**EXERCISE PROMPT**
Rewrite the lines from the line with "# PART X: AI Twitter Recap" to the line with "又观行四修法。用策三心五念之行。速得往生。何者为四。", replacing "观经" with "观无量寿经" and leaving everything else unchanged.

**DATA FOR ANALYSIS**
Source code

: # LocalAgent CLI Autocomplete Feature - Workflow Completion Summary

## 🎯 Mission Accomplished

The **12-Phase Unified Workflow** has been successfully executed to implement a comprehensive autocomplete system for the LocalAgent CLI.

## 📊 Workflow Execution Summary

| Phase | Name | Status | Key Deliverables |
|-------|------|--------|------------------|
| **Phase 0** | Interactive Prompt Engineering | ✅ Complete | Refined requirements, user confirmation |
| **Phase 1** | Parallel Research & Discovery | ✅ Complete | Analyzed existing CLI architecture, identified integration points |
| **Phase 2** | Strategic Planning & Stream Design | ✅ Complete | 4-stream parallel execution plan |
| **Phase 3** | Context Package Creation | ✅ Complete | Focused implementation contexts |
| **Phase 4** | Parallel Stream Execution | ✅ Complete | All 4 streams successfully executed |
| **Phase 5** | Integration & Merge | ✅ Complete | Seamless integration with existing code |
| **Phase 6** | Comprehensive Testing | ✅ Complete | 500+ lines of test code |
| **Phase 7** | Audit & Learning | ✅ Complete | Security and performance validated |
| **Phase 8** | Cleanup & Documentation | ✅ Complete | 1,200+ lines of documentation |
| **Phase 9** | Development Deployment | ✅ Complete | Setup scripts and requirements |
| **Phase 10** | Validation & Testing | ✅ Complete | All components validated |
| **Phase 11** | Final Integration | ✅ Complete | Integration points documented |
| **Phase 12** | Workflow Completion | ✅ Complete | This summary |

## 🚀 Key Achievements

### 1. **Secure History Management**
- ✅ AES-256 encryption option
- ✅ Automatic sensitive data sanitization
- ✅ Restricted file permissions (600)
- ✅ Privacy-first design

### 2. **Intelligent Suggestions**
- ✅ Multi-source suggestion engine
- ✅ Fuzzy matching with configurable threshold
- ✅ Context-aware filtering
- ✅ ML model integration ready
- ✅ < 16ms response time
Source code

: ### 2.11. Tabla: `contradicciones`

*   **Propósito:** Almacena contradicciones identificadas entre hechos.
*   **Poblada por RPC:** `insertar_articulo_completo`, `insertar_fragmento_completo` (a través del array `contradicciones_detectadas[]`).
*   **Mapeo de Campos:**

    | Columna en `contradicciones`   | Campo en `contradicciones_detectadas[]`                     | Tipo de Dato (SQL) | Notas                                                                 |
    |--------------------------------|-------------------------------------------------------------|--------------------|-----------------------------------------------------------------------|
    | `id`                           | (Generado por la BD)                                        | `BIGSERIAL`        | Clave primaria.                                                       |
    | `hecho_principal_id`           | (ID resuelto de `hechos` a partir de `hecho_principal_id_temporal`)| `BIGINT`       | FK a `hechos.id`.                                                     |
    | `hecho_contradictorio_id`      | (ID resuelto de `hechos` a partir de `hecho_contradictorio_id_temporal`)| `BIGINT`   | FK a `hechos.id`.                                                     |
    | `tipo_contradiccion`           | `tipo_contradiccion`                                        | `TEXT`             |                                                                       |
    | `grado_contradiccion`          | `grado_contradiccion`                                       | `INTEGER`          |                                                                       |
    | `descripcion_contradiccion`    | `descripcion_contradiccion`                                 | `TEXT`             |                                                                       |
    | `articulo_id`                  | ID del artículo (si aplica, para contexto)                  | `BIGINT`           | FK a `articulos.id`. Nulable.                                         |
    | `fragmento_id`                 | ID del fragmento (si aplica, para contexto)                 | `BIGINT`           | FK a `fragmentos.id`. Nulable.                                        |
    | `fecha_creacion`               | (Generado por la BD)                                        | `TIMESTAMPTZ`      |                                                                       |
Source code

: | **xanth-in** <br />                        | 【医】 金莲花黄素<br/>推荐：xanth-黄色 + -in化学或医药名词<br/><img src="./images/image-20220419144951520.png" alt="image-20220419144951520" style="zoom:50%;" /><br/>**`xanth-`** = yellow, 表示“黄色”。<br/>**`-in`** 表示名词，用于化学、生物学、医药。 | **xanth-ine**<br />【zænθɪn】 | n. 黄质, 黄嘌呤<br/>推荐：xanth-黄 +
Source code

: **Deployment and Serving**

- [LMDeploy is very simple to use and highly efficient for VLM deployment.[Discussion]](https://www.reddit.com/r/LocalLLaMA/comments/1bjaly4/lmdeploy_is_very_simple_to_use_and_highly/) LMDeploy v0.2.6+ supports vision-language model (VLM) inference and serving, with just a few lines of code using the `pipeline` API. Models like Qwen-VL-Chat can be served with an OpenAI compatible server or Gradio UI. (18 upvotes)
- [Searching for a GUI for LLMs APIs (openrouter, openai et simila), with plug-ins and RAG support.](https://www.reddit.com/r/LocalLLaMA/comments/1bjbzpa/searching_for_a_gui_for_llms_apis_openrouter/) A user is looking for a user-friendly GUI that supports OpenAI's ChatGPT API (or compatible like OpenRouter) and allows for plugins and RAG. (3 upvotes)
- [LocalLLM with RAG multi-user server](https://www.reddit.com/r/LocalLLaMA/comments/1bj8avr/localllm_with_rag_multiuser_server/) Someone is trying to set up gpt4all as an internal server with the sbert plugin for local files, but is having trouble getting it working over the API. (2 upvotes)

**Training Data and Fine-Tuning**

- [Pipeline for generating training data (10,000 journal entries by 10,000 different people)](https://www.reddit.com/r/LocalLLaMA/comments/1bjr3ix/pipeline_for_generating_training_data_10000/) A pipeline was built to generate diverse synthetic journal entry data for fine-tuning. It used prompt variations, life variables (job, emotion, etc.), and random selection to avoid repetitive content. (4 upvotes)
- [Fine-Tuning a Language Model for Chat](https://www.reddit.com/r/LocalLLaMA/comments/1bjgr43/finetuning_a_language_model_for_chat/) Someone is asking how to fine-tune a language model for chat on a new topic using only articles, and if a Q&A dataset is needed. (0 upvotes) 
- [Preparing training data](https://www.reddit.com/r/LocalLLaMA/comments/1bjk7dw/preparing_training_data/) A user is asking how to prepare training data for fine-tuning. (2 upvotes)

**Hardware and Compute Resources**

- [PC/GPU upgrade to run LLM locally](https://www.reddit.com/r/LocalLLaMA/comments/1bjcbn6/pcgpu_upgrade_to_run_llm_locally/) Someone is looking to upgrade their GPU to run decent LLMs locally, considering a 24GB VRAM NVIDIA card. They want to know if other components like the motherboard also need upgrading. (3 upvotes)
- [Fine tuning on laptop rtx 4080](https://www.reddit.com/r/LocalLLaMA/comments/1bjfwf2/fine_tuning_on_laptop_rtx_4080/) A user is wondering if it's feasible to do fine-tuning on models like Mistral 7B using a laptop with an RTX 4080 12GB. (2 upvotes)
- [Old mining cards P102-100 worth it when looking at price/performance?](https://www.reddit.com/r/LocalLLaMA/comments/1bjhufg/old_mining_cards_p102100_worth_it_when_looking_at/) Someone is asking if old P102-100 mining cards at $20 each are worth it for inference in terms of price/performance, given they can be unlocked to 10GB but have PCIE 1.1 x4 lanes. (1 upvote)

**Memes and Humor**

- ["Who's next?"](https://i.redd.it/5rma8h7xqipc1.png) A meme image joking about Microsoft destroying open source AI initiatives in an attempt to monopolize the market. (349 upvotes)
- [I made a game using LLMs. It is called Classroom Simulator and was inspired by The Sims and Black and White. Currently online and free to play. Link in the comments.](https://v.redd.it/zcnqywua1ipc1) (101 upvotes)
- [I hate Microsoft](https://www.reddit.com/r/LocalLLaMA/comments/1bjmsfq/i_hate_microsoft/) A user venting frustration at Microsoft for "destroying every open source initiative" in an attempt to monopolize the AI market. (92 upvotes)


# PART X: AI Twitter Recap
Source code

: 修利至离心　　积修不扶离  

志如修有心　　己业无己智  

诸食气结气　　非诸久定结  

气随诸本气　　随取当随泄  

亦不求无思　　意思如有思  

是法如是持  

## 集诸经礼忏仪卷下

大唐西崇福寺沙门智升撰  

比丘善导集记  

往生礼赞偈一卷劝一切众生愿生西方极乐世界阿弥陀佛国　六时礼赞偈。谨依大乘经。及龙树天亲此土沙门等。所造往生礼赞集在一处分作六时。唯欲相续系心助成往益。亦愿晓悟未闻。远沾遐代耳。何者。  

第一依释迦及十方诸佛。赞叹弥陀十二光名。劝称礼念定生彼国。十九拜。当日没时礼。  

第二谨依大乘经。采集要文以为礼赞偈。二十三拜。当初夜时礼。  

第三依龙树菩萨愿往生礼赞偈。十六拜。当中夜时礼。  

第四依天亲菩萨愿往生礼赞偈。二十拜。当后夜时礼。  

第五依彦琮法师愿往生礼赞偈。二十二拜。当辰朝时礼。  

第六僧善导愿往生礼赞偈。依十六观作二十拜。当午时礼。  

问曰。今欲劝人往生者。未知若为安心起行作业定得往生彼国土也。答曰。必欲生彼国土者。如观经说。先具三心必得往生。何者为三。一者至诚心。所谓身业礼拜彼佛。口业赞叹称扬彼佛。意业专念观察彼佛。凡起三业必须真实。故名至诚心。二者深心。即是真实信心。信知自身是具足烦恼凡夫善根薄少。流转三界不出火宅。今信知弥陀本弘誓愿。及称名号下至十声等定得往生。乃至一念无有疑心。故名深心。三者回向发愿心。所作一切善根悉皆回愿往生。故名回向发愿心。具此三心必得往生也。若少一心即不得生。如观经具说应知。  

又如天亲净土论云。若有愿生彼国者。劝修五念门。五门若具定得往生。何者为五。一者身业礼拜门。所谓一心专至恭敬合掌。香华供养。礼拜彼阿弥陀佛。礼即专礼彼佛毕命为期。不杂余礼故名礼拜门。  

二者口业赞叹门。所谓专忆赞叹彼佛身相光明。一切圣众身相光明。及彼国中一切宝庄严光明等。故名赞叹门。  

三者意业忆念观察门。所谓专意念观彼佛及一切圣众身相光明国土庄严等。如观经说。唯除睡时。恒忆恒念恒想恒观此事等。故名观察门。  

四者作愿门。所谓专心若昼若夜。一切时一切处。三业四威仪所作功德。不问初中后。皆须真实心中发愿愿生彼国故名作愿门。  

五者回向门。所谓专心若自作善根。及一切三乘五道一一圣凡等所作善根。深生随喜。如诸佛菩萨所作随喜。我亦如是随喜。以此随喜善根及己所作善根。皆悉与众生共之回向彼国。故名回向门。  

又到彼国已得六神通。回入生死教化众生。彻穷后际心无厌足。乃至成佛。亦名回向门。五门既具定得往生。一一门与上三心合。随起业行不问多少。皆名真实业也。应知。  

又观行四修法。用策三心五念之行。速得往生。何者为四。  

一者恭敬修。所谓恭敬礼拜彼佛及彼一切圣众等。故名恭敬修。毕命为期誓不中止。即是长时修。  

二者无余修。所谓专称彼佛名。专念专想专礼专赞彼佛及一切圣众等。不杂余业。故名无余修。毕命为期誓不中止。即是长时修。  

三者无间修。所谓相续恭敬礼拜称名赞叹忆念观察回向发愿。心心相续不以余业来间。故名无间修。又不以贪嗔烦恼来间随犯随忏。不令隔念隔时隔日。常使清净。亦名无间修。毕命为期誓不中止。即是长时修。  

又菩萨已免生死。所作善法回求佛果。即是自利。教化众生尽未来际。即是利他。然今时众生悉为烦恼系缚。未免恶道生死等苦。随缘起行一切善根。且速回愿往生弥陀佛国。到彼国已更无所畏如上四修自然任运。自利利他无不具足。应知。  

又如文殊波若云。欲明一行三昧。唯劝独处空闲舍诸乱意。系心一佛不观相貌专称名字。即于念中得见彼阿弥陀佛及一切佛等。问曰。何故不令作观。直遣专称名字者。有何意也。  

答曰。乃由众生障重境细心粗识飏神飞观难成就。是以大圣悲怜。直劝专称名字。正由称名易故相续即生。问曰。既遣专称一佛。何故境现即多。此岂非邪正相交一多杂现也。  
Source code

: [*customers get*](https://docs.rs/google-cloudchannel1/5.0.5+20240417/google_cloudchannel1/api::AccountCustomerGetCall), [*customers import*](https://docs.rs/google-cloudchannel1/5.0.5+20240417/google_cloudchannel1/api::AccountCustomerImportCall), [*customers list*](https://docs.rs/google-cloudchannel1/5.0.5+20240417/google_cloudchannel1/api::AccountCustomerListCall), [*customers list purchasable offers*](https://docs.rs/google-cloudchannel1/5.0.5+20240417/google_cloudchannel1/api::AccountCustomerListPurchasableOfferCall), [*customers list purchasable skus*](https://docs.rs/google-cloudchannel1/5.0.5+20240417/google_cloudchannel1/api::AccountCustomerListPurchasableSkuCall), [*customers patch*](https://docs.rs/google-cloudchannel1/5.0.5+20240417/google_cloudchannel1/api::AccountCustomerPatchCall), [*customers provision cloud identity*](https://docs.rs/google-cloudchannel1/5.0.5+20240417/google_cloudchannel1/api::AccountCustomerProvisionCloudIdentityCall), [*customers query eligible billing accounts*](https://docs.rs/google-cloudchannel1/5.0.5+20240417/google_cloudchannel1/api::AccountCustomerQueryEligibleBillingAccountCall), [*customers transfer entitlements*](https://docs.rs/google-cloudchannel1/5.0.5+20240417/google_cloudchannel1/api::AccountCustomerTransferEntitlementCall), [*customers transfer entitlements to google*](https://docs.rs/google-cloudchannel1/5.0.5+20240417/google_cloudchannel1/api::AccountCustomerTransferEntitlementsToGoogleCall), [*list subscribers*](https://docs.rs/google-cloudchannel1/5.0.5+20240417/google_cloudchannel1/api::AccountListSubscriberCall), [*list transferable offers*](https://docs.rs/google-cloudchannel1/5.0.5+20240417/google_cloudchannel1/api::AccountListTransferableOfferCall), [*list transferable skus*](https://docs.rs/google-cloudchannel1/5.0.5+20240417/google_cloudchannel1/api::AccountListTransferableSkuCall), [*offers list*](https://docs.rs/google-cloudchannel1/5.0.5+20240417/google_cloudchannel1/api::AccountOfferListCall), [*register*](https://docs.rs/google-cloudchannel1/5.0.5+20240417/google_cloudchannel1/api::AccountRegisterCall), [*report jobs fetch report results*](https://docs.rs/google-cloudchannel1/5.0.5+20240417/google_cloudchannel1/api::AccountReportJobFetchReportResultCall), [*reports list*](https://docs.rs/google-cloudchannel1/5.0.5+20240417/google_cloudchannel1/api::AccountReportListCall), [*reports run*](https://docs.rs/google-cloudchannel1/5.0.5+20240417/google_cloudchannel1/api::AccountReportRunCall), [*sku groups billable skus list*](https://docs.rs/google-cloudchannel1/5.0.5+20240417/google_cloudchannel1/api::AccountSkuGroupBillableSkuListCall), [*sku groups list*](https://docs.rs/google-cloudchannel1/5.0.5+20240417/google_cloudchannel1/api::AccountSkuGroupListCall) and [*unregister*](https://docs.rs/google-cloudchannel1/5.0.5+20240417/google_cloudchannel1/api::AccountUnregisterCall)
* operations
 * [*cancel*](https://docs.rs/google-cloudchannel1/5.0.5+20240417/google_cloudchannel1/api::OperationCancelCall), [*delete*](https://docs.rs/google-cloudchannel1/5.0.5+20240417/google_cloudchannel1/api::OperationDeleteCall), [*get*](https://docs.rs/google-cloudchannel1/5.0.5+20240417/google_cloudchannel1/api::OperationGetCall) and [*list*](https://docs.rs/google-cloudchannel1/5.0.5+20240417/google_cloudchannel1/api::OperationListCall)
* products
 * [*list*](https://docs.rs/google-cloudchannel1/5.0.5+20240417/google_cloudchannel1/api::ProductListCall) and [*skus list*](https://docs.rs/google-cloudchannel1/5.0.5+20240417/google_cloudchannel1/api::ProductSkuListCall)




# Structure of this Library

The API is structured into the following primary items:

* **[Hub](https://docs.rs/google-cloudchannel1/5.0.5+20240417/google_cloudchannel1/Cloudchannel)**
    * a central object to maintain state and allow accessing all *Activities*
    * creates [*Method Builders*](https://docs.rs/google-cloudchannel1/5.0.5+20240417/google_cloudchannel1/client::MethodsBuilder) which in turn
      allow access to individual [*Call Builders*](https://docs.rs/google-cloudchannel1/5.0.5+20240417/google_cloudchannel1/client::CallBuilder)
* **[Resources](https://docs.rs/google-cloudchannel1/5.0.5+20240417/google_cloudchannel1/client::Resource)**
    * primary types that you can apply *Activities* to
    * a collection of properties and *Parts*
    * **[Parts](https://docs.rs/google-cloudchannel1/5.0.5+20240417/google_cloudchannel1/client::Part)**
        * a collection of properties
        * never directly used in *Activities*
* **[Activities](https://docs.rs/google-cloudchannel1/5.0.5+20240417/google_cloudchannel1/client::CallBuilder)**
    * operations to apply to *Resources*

**RESPONSE BELOW**
# PART X: AI Twitter Recap
Source code

: 修利至离心　　积修不扶离  

志如修有心　　己业无己智  

诸食气结气　　非诸久定结  

气随诸本气　　随取当随泄  

亦不求无思　　意思如有思  

是法如是持  

## 集诸经礼忏仪卷下

大唐西崇福寺沙门智升撰  

比丘善导集记  

往生礼赞偈一卷劝一切众生愿生西方极乐世界阿弥陀佛国　六时礼赞偈。谨依大乘经。及龙树天亲此土沙门等。所造往生礼赞集在一处分作六时。唯欲相续系心助成往益。亦愿晓悟未闻。远沾遐代耳。何者。  

第一依释迦及十方诸佛。赞叹弥陀十二光名。劝称礼念定生彼国。十九拜。当日没时礼。  

第二谨依大乘经。采集要文以为礼赞偈。二十三拜。当初夜时礼。  

第三依龙树菩萨愿往生礼赞偈。十六拜。当中夜时礼。  

第四依天亲菩萨愿往生礼赞偈。二十拜。当后夜时礼。  

第五依彦琮法师愿往生礼赞偈。二十二拜。当辰朝时礼。  

第六僧善导愿往生礼赞偈。依十六观作二十拜。当午时礼。  

问曰。今欲劝人往生者。未知若为安心起行作业定得往生彼国土也。答曰。必欲生彼国土者。如观无量寿经说。先具三心必得往生。何者为三。一者至诚心。所谓身业礼拜彼佛。口业赞叹称扬彼佛。意业专念观察彼佛。凡起三业必须真实。故名至诚心。二者深心。即是真实信心。信知自身是具足烦恼凡夫善根薄少。流转三界不出火宅。今信知弥陀本弘誓愿。及称名号下至十声等定得往生。乃至一念无有疑心。故名深心。三者回向发愿心。所作一切善根悉皆回愿往生。故名回向发愿心。具此三心必得往生也。若少一心即不得生。如观无量寿经具说应知。  

又如天亲净土论云。若有愿生彼国者。劝修五念门。五门若具定得往生。何者为五。一者身业礼拜门。所谓一心专至恭敬合掌。香华供养。礼拜彼阿弥陀佛。礼即专礼彼佛毕命为期。不杂余礼故名礼拜门。  

二者口业赞叹门。所谓专忆赞叹彼佛身相光明。一切圣众身相光明。及彼国中一切宝庄严光明等。故名赞叹门。  

三者意业忆念观察门。所谓专意念观彼佛及一切圣众身相光明国土庄严等。如观无量寿经说。唯除睡时。恒忆恒念恒想恒观此事等。故名观察门。  

四者作愿门。所谓专心若昼若夜。一切时一切处。三业四威仪所作功德。不问初中后。皆须真实心中发愿愿生彼国故名作愿门。  

五者回向门。所谓专心若自作善根。及一切三乘五道一一圣凡等所作善根。深生随喜。如诸佛菩萨所作随喜。我亦如是随喜。以此随喜善根及己所作善根。皆悉与众生共之回向彼国。故名回向门。  

又到彼国已得六神通。回入生死教化众生。彻穷后际心无厌足。乃至成佛。亦名回向门。五门既具定得往生。一一门与上三心合。随起业行不问多少。皆名真实业也。应知。  

又观行四修法。用策三心五念之行。速得往生。何者为四。  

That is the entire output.